Sharif emphasized that her work is neither strictly autobiographical nor historical.

“What’s important for me is to distance these poems from autobiography,” Sharif said. “I am invested in the particular and actual lives, as they are impacted, and the names that are associated with them, but I am interested in this in terms of how much larger than the particular they actually are, and how they reveal that the borders between self and other, between now and then, here and there, are actually far more porous and difficult to locate than we tend to think.”

Sharif then told the story of a minor rebellion in an Iranian prison that she once read about.

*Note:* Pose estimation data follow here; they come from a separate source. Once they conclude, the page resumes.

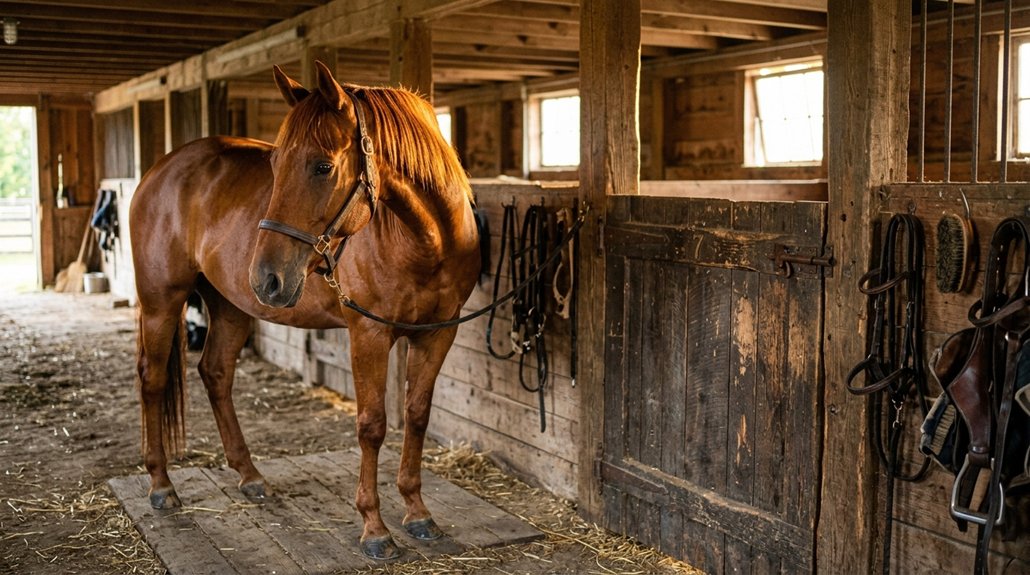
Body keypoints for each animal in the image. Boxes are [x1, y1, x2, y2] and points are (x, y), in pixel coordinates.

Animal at [129, 61, 481, 560]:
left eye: (322, 166)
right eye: (275, 165)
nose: (267, 277)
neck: (425, 239)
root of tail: (160, 169)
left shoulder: (437, 332)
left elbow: (417, 415)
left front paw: (417, 512)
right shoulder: (369, 334)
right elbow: (372, 425)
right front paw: (374, 527)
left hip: (231, 305)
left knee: (215, 373)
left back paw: (250, 476)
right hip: (161, 301)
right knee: (153, 380)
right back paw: (161, 485)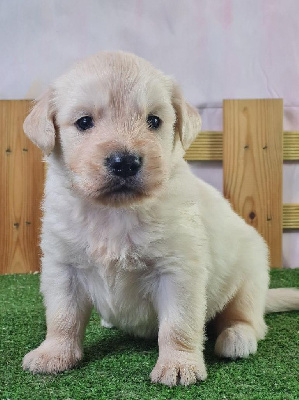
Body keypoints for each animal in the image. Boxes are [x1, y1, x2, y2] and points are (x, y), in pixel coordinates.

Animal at [22, 51, 299, 386]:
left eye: (154, 121)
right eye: (84, 122)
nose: (125, 162)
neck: (115, 212)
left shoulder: (178, 270)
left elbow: (178, 324)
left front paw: (179, 364)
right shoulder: (63, 268)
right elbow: (62, 316)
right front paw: (54, 353)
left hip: (250, 274)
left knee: (248, 319)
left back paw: (237, 338)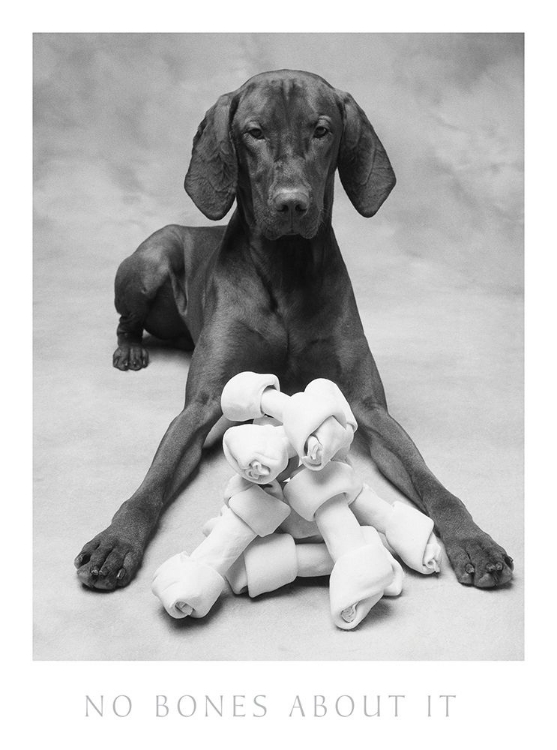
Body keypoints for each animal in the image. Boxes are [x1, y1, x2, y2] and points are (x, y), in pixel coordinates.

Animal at [74, 69, 512, 592]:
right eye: (254, 132)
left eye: (321, 130)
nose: (291, 205)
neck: (285, 267)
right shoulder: (202, 404)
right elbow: (151, 482)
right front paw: (117, 539)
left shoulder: (369, 407)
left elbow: (431, 481)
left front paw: (473, 540)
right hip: (149, 260)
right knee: (128, 320)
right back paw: (129, 350)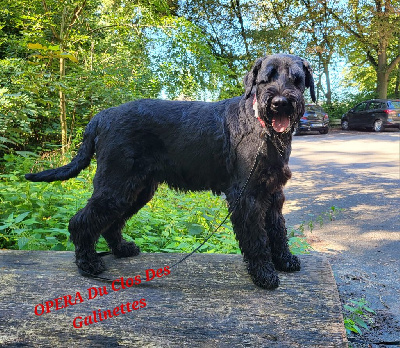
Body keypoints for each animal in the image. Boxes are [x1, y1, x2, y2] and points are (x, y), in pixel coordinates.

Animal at [26, 53, 318, 288]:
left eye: (296, 79)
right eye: (265, 79)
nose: (280, 102)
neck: (262, 128)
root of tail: (100, 117)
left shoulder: (273, 193)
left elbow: (277, 230)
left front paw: (285, 260)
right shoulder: (246, 197)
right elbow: (257, 238)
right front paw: (264, 274)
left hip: (136, 190)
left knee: (111, 223)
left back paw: (122, 249)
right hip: (116, 186)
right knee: (81, 221)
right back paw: (87, 263)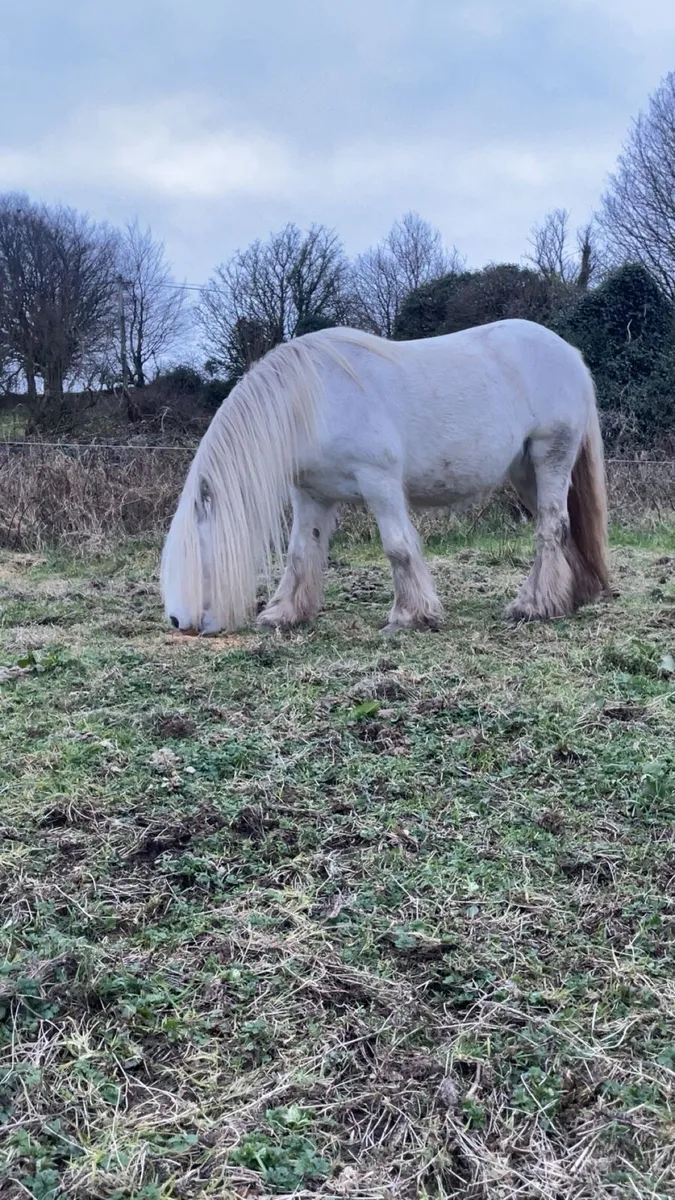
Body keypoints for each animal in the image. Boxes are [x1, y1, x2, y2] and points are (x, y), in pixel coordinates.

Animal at [161, 319, 609, 635]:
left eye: (197, 555)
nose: (179, 623)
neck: (313, 402)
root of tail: (569, 354)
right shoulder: (312, 495)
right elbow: (301, 552)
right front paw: (284, 614)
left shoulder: (379, 482)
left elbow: (397, 547)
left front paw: (410, 616)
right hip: (525, 471)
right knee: (561, 526)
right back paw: (571, 596)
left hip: (550, 456)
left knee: (550, 527)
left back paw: (533, 606)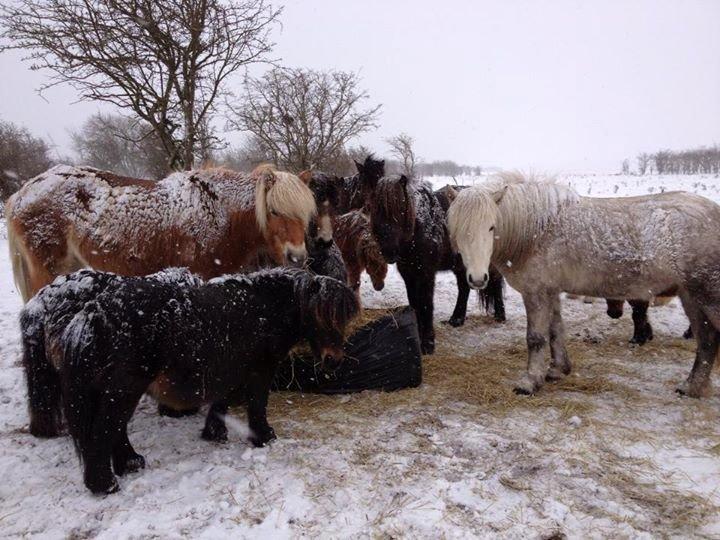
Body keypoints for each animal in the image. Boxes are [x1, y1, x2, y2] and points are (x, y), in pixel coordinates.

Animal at [4, 162, 316, 302]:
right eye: (273, 211)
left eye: (305, 214)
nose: (297, 257)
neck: (220, 213)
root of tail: (23, 192)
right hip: (47, 271)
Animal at [21, 266, 358, 494]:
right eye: (320, 316)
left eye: (342, 318)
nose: (334, 359)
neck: (264, 307)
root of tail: (92, 312)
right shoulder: (260, 370)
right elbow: (257, 404)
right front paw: (264, 436)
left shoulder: (230, 368)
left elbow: (222, 401)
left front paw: (215, 432)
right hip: (124, 389)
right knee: (105, 430)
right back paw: (105, 483)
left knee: (114, 430)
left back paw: (129, 464)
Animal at [448, 173, 720, 396]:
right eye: (458, 229)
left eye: (491, 226)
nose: (478, 279)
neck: (536, 232)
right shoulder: (550, 291)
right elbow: (555, 331)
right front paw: (557, 370)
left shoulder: (536, 292)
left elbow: (536, 338)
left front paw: (529, 382)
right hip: (690, 297)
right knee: (707, 340)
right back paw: (691, 387)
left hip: (706, 297)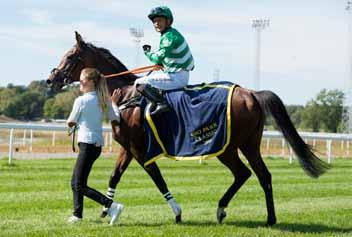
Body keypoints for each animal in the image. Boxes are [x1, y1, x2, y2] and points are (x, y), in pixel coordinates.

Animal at [47, 32, 330, 226]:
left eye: (70, 56)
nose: (51, 78)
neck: (125, 95)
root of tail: (251, 93)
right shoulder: (127, 148)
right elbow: (114, 176)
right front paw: (107, 209)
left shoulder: (141, 149)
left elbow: (157, 178)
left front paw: (177, 212)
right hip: (240, 145)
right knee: (253, 174)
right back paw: (236, 212)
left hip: (231, 145)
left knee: (254, 174)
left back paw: (256, 215)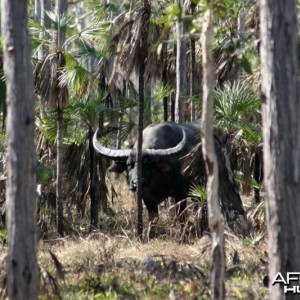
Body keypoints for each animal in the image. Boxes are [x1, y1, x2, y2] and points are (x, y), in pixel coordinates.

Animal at [94, 120, 248, 236]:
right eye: (128, 165)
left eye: (147, 164)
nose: (136, 183)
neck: (157, 180)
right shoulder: (147, 197)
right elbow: (153, 218)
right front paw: (150, 235)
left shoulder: (180, 193)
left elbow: (182, 216)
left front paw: (184, 236)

It was then the regular practice in that prison, she said, to have one of the captured counterrevolutionary leaders go before the newly processed prisoners and recant his political beliefs. Sharif was inspired by the story of a young woman standing up to rebuke one of these recanting leaders. 

Sharif read one of her poems, “Persistence of Vision: Televised Confession,” which pivots around this story.

She went on to address the role of poetry in today’s political landscape.

“The poem should be instead the beginning of the conversation for the real work that needs desperately to be done,” she said. 

The talk then opened into a Q&A session. Afterward, sophomore Anishta Khan said in an interview with The News-Letter that she enjoyed the event. Khan chose to attend because she was familiar with Sharif’s work.

“I appreciate how critically she thought of poetry,” she said. “She coined this term, ‘poet of the empire’, which I personally thought was a very interesting way to phrase the responsibility of poets.”

Sophomore Kelechi Nwankwoala was also glad he had come to see Sharif. He appreciated Sharif’s message that everyone is an active participant in history.

“We all have a much greater effect on what actually is going to become history than maybe we choose to acknowledge. And her pointing that out, to me, is a great way of empowering people,” he said.